What is required:
Extract each line of the records below that contains the string "second". Matching is case-sensitive.

Records provided:
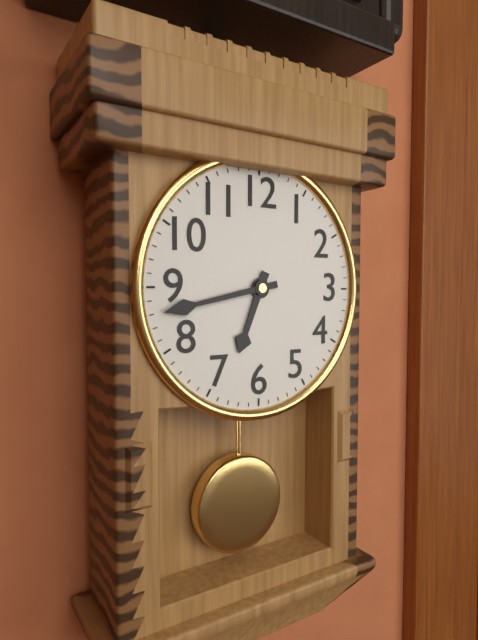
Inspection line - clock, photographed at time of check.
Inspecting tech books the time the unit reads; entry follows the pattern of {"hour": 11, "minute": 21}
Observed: {"hour": 6, "minute": 43}
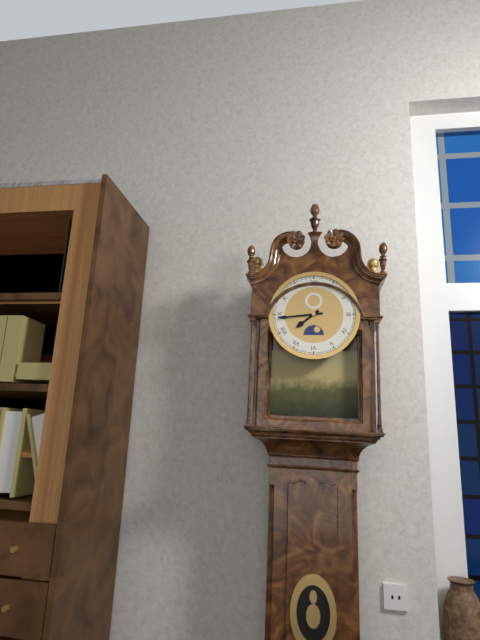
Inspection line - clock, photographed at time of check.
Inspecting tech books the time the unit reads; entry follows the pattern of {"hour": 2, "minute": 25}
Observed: {"hour": 7, "minute": 44}
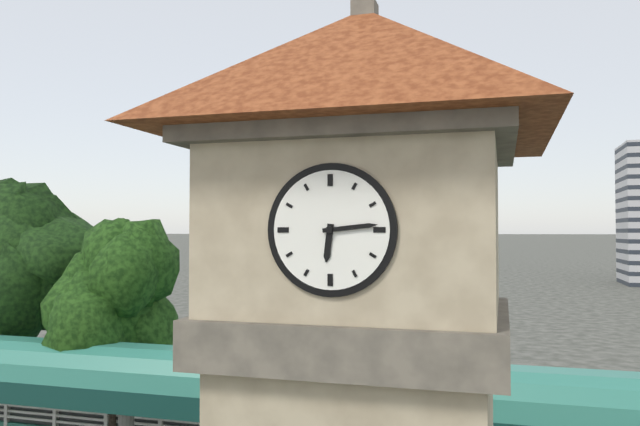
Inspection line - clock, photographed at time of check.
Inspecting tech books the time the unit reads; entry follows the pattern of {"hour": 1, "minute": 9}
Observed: {"hour": 6, "minute": 14}
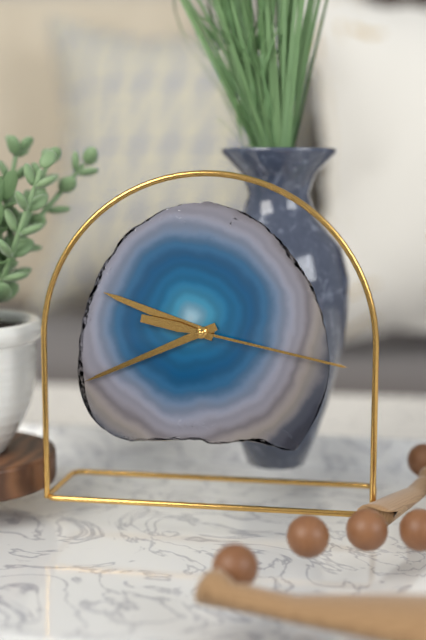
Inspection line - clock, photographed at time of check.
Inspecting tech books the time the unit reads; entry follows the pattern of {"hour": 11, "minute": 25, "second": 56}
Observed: {"hour": 9, "minute": 41, "second": 17}
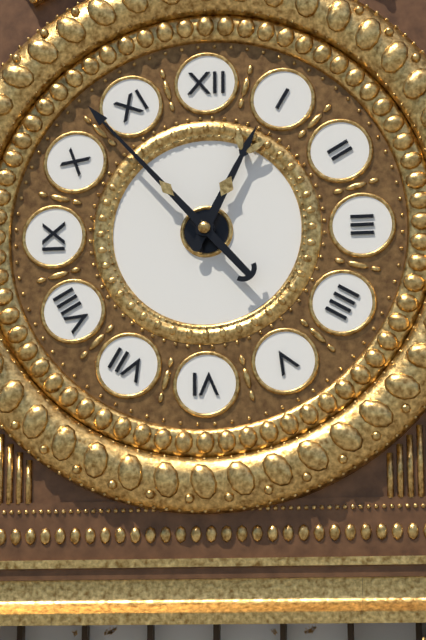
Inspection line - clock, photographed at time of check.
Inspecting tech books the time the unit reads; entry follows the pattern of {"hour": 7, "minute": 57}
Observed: {"hour": 12, "minute": 53}
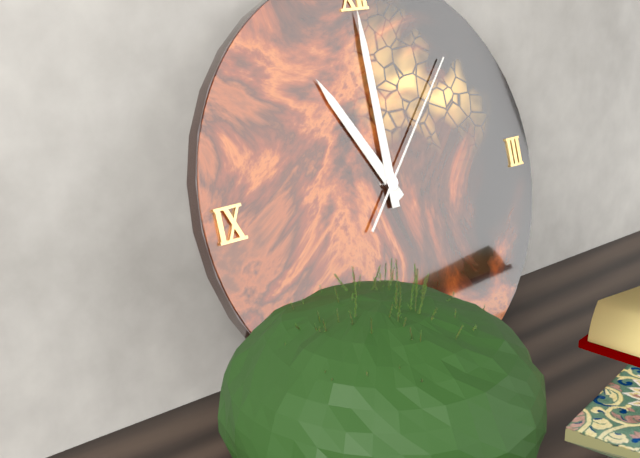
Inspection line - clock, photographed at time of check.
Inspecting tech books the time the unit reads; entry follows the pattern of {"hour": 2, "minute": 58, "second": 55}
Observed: {"hour": 11, "minute": 0, "second": 7}
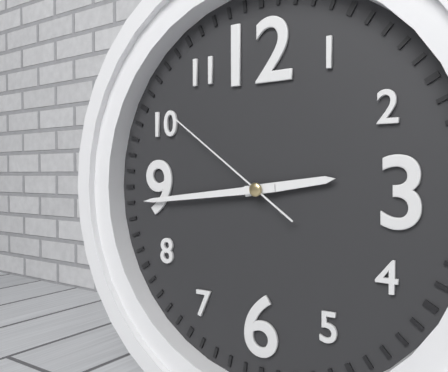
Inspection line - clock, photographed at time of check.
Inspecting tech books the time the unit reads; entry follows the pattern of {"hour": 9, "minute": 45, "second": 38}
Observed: {"hour": 2, "minute": 44, "second": 51}
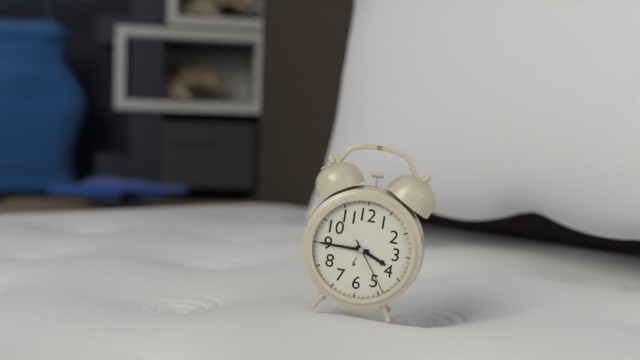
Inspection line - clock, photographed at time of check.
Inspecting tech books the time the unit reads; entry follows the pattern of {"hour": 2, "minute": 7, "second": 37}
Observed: {"hour": 3, "minute": 45, "second": 24}
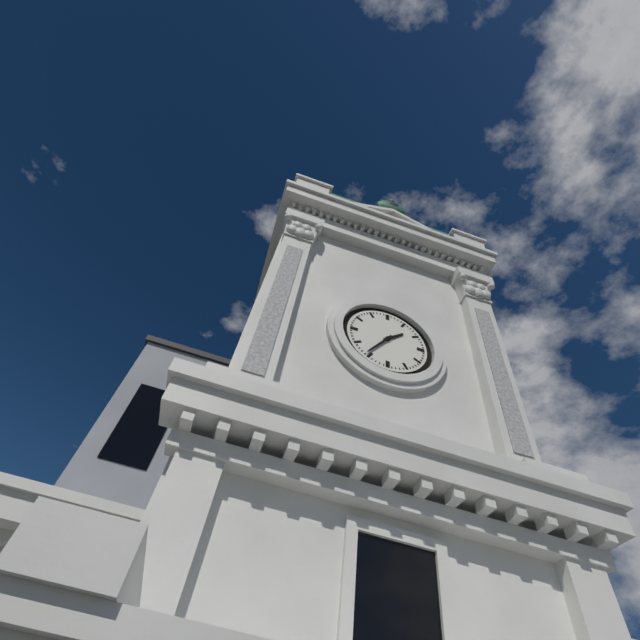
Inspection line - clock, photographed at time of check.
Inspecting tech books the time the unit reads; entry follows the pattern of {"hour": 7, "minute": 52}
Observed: {"hour": 1, "minute": 36}
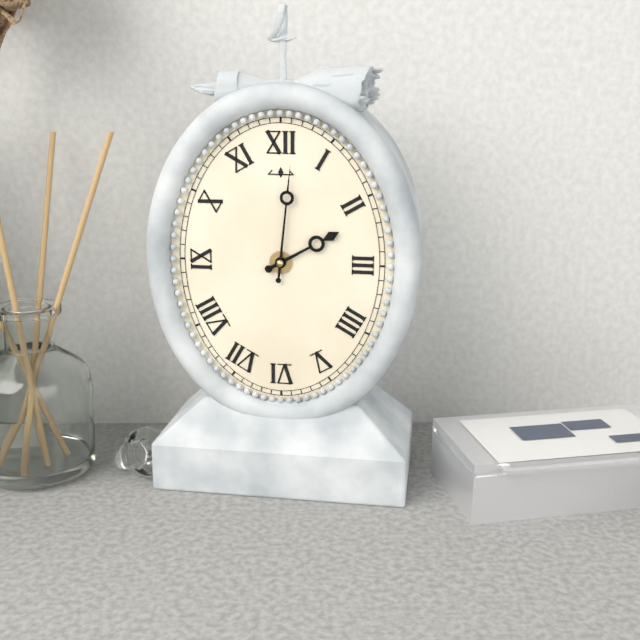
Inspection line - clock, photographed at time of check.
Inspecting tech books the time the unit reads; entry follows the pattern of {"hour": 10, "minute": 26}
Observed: {"hour": 2, "minute": 1}
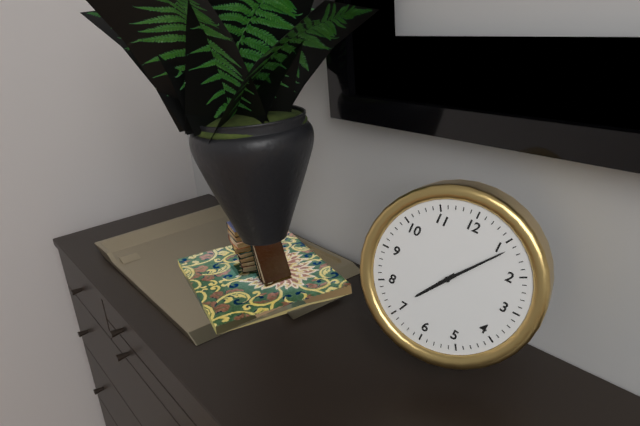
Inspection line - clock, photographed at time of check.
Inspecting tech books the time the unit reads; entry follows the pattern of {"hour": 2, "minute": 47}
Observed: {"hour": 7, "minute": 6}
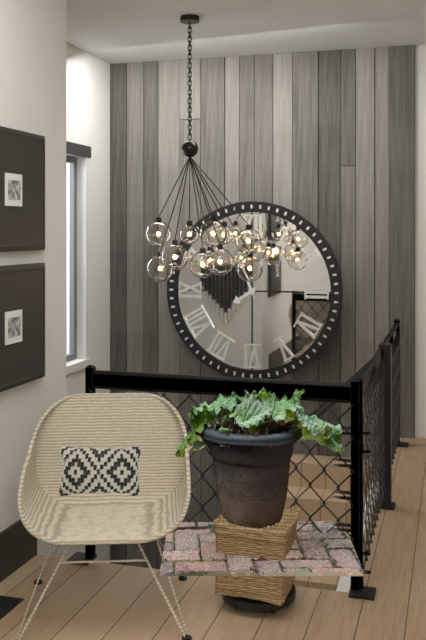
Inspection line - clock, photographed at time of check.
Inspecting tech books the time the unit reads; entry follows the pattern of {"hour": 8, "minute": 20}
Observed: {"hour": 7, "minute": 56}
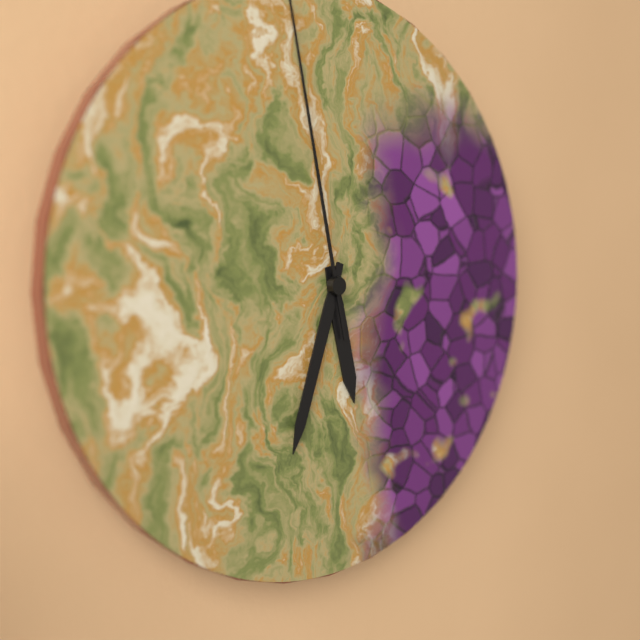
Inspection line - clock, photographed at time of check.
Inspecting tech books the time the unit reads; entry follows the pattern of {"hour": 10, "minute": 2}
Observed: {"hour": 5, "minute": 33}
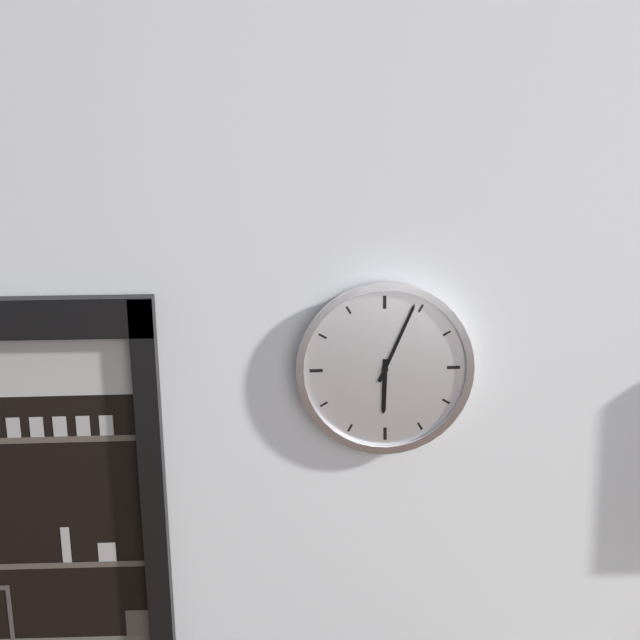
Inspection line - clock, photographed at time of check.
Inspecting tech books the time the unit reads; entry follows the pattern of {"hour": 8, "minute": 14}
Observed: {"hour": 6, "minute": 4}
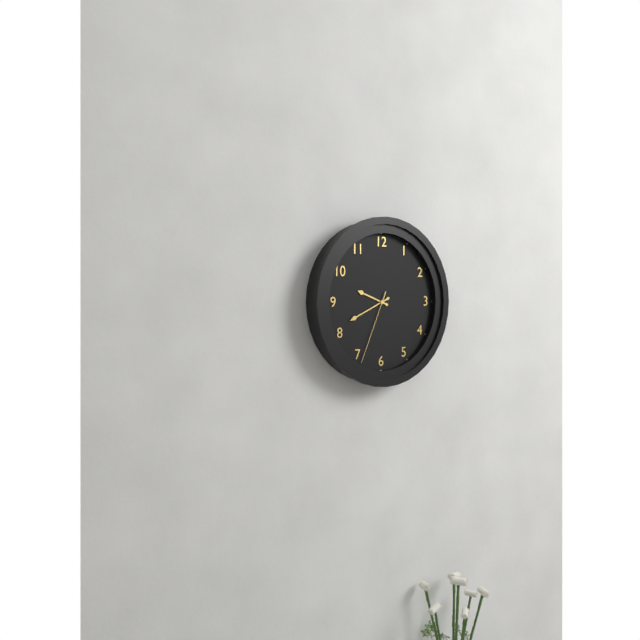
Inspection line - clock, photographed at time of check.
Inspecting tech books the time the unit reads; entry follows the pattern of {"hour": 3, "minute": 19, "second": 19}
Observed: {"hour": 9, "minute": 41, "second": 34}
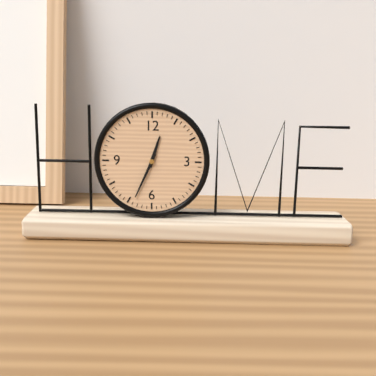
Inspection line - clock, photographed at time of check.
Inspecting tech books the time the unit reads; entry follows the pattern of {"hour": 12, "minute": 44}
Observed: {"hour": 12, "minute": 34}
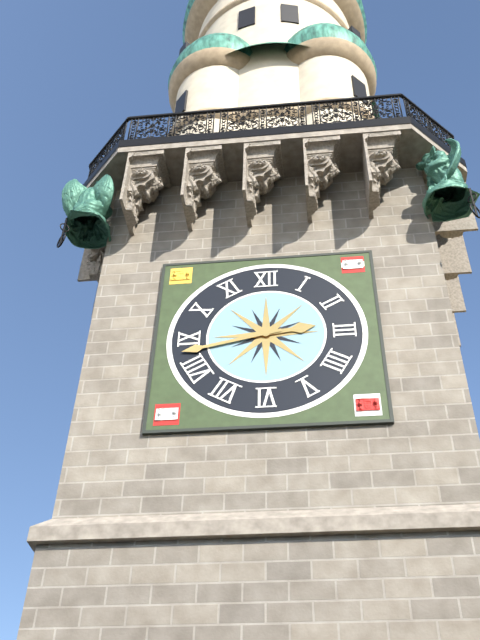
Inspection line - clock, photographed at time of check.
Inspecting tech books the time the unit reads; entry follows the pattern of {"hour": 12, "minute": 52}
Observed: {"hour": 2, "minute": 43}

Response to this exercise:
Inspecting tech books the time the unit reads; entry follows the pattern of {"hour": 11, "minute": 25, "second": 56}
Observed: {"hour": 9, "minute": 41, "second": 17}
Inspecting tech books the time the unit reads; entry follows the pattern of {"hour": 2, "minute": 58, "second": 55}
Observed: {"hour": 11, "minute": 0, "second": 7}
Inspecting tech books the time the unit reads; entry follows the pattern of {"hour": 9, "minute": 45, "second": 38}
Observed: {"hour": 2, "minute": 44, "second": 51}
Inspecting tech books the time the unit reads; entry follows the pattern of {"hour": 2, "minute": 7, "second": 37}
Observed: {"hour": 3, "minute": 45, "second": 24}
Inspecting tech books the time the unit reads; entry follows the pattern of {"hour": 3, "minute": 19, "second": 19}
Observed: {"hour": 9, "minute": 41, "second": 34}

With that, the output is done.